If you believe that great scientists are most creative when they’re young, you are missing part of the story.
A new study of winners of the Nobel Prize in economics finds that there are two different life cycles of creativity, one that hits some people early in their career and another that more often strikes later in life.
In this study, the early peak was found for laureates in their mid-20s and the later peak for those in their mid-50s.
The research supports previous work by the authors that found similar patterns in the arts and other sciences.
“We believe what we found in this study isn’t limited to economics, but could apply to creativity more generally,” said Bruce Weinberg, lead author of the study and professor of economics at The Ohio State University.
“Many people believe that creativity is exclusively associated with youth, but it really depends on what kind of creativity you’re talking about.”
Weinberg did the study with David Galenson, professor of economics at the University of Chicago. Their study appears in a special issue of the journal De Economist.
In the study, the Nobel Prize winners who did their most groundbreaking work early in their career tended to be “conceptual” innovators.
These type of innovators “think outside the box,” challenging conventional wisdom and tend to come up with new ideas suddenly. Conceptual innovators tend to peak early in their careers, before they become immersed in the already accepted theories of the field, Weinberg said.
But there is another kind of creativity, he said, which is found among “experimental” innovators. These innovators accumulate knowledge through their careers and find groundbreaking ways to analyze, interpret and synthesize that information into new ways of understanding.
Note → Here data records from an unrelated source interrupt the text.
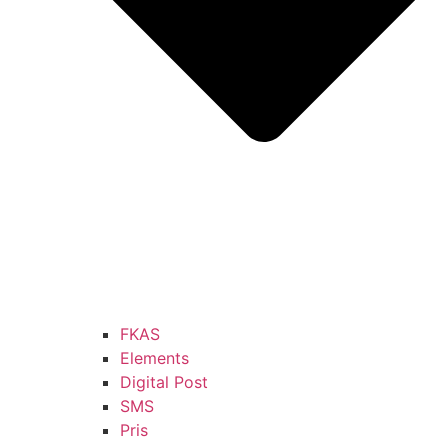
FKAS
Elements
Digital Post
SMS
Pris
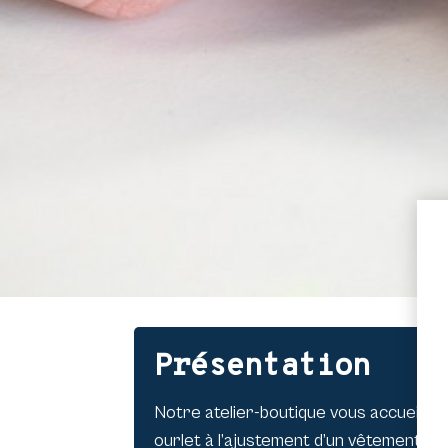
Présentation
Notre atelier-boutique vous accueille 
ourlet à l’ajustement d’un vêtement 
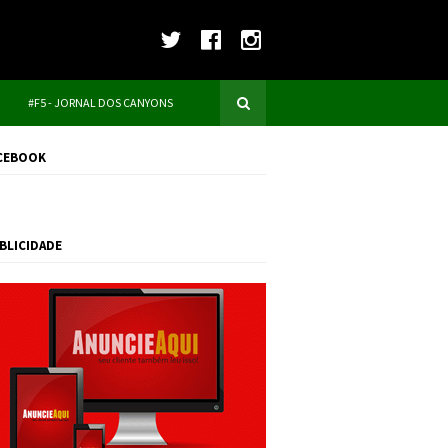
#F5 - JORNAL DOS CANYONS
CEBOOK
BLICIDADE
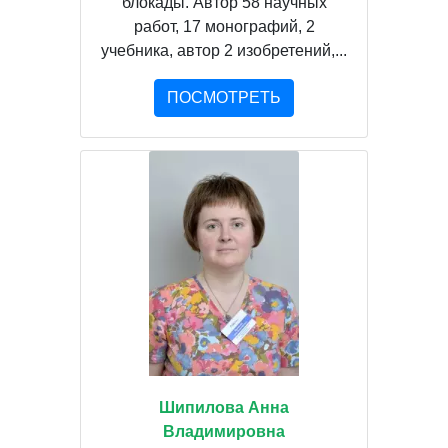
блокады. Автор 58 научных
работ, 17 монографий, 2
учебника, автор 2 изобретений,...
ПОСМОТРЕТЬ
Шипилова Анна
Владимировна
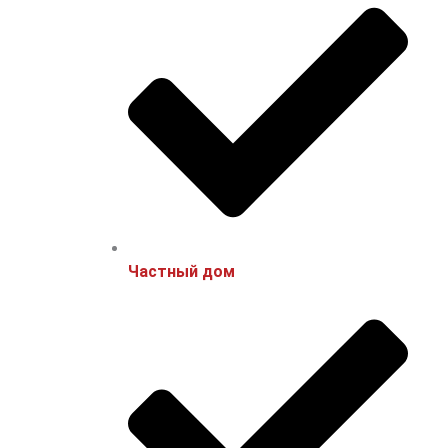
Частный дом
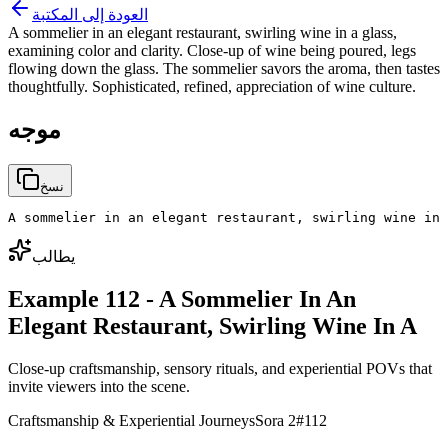
العودة إلى المكتبة
A sommelier in an elegant restaurant, swirling wine in a glass,
examining color and clarity. Close-up of wine being poured, legs
flowing down the glass. The sommelier savors the aroma, then tastes
thoughtfully. Sophisticated, refined, appreciation of wine culture.
موجه
نسخ
A sommelier in an elegant restaurant, swirling wine in 
يطالب
Example 112 - A Sommelier In An
Elegant Restaurant, Swirling Wine In A
Close-up craftsmanship, sensory rituals, and experiential POVs that
invite viewers into the scene.
Craftsmanship & Experiential Journeys
Sora 2
#
112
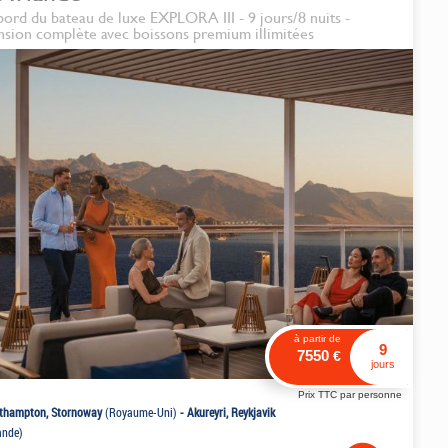
bord du bateau de luxe EXPLORA III - 9 jours/8 nuits -
nsion complète avec boissons premium illimitées
à partir de
9
7550
€
jours
Prix TTC par personne
thampton, Stornoway
(Royaume-Uni)
-
Akureyri, Reykjavik
ande)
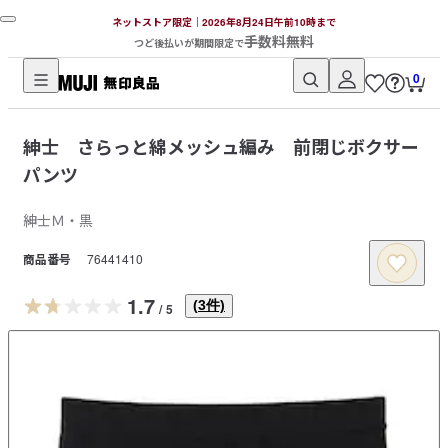
ネットストア限定｜2026年8月24日午前10時まで
手数料無料
つど後払いが期間限定で
0
無
印
紳士 さらっと綿メッシュ編み 前閉じボクサー
良
パンツ
品
ネ
紳士Ｍ・黒
ッ
ト
商品番号
76441410
ス
1.7
ト
(
3
件)
/
5
ア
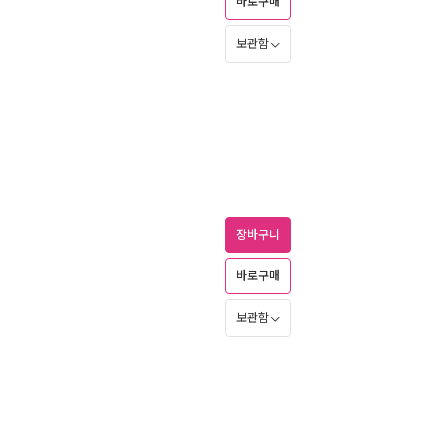
바로구매
보관함
장바구니
바로구매
보관함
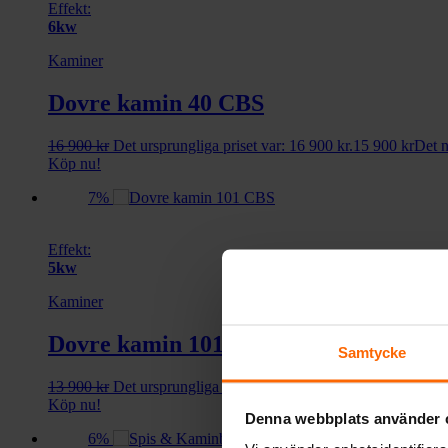
Effekt:
6kw
Kaminer
Dovre kamin 40 CBS
16 900
kr
Det ursprungliga priset var: 16 900 kr.
15 900
kr
Det n
Köp nu!
7%
Effekt:
5kw
Kaminer
Dovre kamin 101 CBS
Samtycke
13 900
kr
Det ursprungliga priset var: 13 900 kr.
12 900
kr
Det n
Köp nu!
Denna webbplats använder 
6%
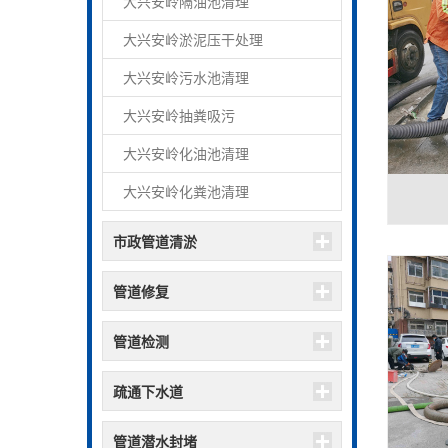
大兴安岭隔油池清理
大兴安岭淤泥压干处理
大兴安岭污水池清理
大兴安岭抽粪吸污
大兴安岭化油池清理
大兴安岭化粪池清理
市政管道清淤
管道修复
管道检测
疏通下水道
管道潜水封堵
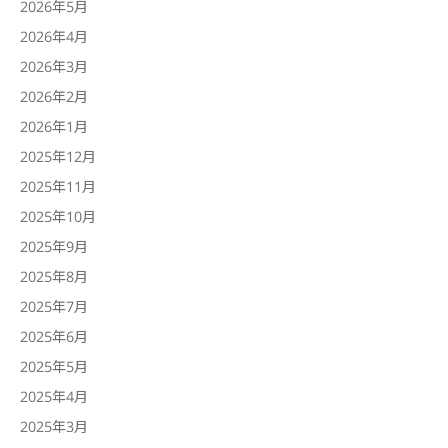
2026年5月
2026年4月
2026年3月
2026年2月
2026年1月
2025年12月
2025年11月
2025年10月
2025年9月
2025年8月
2025年7月
2025年6月
2025年5月
2025年4月
2025年3月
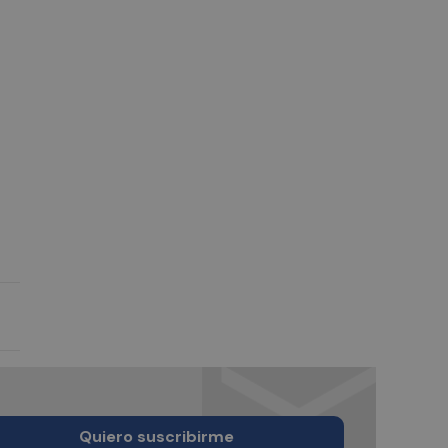
Quiero suscribirme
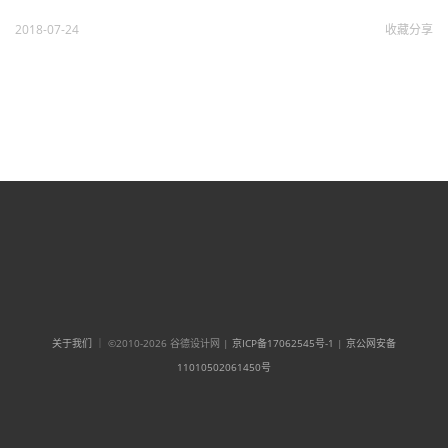
2018-07-24
收藏
分享
关于我们
｜ ©2010-2026 谷德设计网 |
京ICP备17062545号-1
|
京公网安备
11010502061450号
The long periods of trial and error required for important experimental innovations make them tend to occur late in a Nobel laureate’s career.
“Whether you hit your creative peak early or late in your career depends on whether you have a conceptual or experimental approach,” Weinberg said.
The researchers took a novel, empirical approach to the study, which involved 31 laureates. They arranged the laureates on a list from the most experimental to most conceptual.
This ranking was based on specific, objective characteristics of the laureates’ single most important work that are indicative of a conceptual or experimental approach.
For example, conceptual economists tend to use assumptions, proofs and equations and have a mathematical appendix or introduction to their papers.
Experimental economists rely on direct inference from facts, so their papers tended to have more references to specific items, such as places, time periods and industries or commodities.
After classifying the laureates, the researchers determined the age at which each laureate made his most important contribution to economics and could be considered at his creative peak.
They did this through a convention of how academics rate the value and influence of a research paper. A paper is more influential in the field when other scientists mention – or cite – the paper in their own work. So the more citations a paper accumulates, the more influential it is.
Weinberg and Galenson used two different methods to calculate at which age the laureates were cited most often and thus were at the height of their creativity.
The two methods found that conceptual laureates peaked at about either 29 or 25 years of age. Experimental laureates peaked when they were roughly twice as old – at about 57 in one method or the mid-50s in the other.
Most other research in this area has studied differences in peak ages of creativity between disciplines, such as physics versus medical sciences. These studies generally find small variations across disciplines, with creativity peaking in the mid-30s to early 40s in most scientific fields.
“These studies attribute differences in creative peaks to the nature of the scientific fields themselves, not to the scientists doing the work,” Weinberg said.
“Our research suggests that when you’re most creative is less a product of the scientific field that you’re in and is more about how you approach the work you do.”
The researchers were supported by grants from the National Science Foundation, the National Institute on Aging, the National Institutes of Health’s Office of Behavioral and Social Sciences Research and the Ewing Marion Kauffman and Alfred P. Sloan foundations.
The special issue of De Economist that includes this study commemorates the first Nobel Prize in economics given in 1969. One of the recipients was the Dutch economist Jan Tinbergen.